身代わり王女に花嫁教育、始めます!
突然触られ、リーンは膝を手前に引き寄せた。

だが、背後から触れられる分には、全く防ぐことにはならず。


「精霊を呼ぶ呪文だが、人の耳に直接流し込めば、官能を呼び覚ます。たいがいの女に効き目があるが……。あなたほどよく効いた方はいない。しかも、純潔でありながら、なんという淫乱な躯をしているのか」

「そ、それでは、儀式は終わったのですね。

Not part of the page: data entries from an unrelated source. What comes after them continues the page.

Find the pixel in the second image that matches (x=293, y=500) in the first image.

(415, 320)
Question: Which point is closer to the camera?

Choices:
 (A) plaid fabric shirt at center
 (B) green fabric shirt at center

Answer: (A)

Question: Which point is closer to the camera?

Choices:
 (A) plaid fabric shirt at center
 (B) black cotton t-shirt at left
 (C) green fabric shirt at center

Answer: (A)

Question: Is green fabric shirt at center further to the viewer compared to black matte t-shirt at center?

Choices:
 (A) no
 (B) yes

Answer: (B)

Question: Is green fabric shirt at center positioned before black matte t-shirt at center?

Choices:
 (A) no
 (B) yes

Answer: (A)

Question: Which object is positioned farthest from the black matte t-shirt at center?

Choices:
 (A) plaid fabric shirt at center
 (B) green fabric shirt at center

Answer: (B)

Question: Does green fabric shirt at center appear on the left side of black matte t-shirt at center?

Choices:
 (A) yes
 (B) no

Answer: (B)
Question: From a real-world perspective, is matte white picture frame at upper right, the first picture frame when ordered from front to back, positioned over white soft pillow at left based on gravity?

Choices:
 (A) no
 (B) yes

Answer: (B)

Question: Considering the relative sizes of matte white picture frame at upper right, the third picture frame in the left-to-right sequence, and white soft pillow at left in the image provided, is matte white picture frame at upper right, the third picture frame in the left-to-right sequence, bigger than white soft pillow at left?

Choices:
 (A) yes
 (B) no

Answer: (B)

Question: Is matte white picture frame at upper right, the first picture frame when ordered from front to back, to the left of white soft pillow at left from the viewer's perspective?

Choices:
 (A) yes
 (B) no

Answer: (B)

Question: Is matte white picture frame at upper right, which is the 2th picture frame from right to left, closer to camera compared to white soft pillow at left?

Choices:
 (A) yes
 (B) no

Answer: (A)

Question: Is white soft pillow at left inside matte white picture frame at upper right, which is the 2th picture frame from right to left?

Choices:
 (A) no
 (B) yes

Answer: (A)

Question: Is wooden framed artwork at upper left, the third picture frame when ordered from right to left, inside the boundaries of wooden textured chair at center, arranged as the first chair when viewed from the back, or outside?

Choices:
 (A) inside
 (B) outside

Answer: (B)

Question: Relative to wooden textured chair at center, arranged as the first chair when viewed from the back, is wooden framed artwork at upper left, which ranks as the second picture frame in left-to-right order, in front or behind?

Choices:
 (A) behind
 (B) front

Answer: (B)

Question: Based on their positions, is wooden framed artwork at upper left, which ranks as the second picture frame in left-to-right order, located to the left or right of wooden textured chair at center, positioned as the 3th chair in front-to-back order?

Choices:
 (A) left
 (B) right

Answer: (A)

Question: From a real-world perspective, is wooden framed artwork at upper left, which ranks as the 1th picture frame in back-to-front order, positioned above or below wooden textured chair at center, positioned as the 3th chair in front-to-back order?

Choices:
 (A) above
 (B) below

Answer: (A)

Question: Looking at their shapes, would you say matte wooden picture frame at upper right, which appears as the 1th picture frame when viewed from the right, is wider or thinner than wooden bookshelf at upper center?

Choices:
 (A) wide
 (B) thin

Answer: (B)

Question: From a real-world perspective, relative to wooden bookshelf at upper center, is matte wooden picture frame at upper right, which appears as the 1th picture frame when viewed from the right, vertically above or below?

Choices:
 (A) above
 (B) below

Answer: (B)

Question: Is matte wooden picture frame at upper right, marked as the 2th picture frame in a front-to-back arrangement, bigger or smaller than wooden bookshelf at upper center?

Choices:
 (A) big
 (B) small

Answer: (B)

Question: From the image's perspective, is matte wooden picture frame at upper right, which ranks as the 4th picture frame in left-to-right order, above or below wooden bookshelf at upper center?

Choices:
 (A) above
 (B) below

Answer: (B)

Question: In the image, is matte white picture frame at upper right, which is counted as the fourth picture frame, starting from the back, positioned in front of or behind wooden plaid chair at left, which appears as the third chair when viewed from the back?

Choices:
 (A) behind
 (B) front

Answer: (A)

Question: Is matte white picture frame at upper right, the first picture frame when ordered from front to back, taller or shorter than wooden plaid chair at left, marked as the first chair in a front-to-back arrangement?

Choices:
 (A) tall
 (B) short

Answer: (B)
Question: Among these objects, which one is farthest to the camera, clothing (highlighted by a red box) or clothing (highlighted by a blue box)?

わたしの純潔は証明されたのですよね?」


リーンがどうにか身体を起こしながら尋ねると、カリムは首を縦に振った。


「では……もう結構です。あとは自分でやりますから、出て行ってください!」

「自分で? それはおかしなことだ。レイラー王女は着替えも入浴も侍女の手助けが必要だ、と聞いたのだが。だからこそ、侍女を同行させたい、と。だが、ひとりでおできになるなら、侍女はシャーヒーンひとりでよろしいな」


リーンはしまったと思ったがもう遅い。ホマーを国に帰したあと、別の侍女を呼び寄せるという手段は使えなくなった。

王との対面前なら、大公がレイラー王女を見つけ出し、ここまで送り込んでくれたら入れ替われると思っていたのに。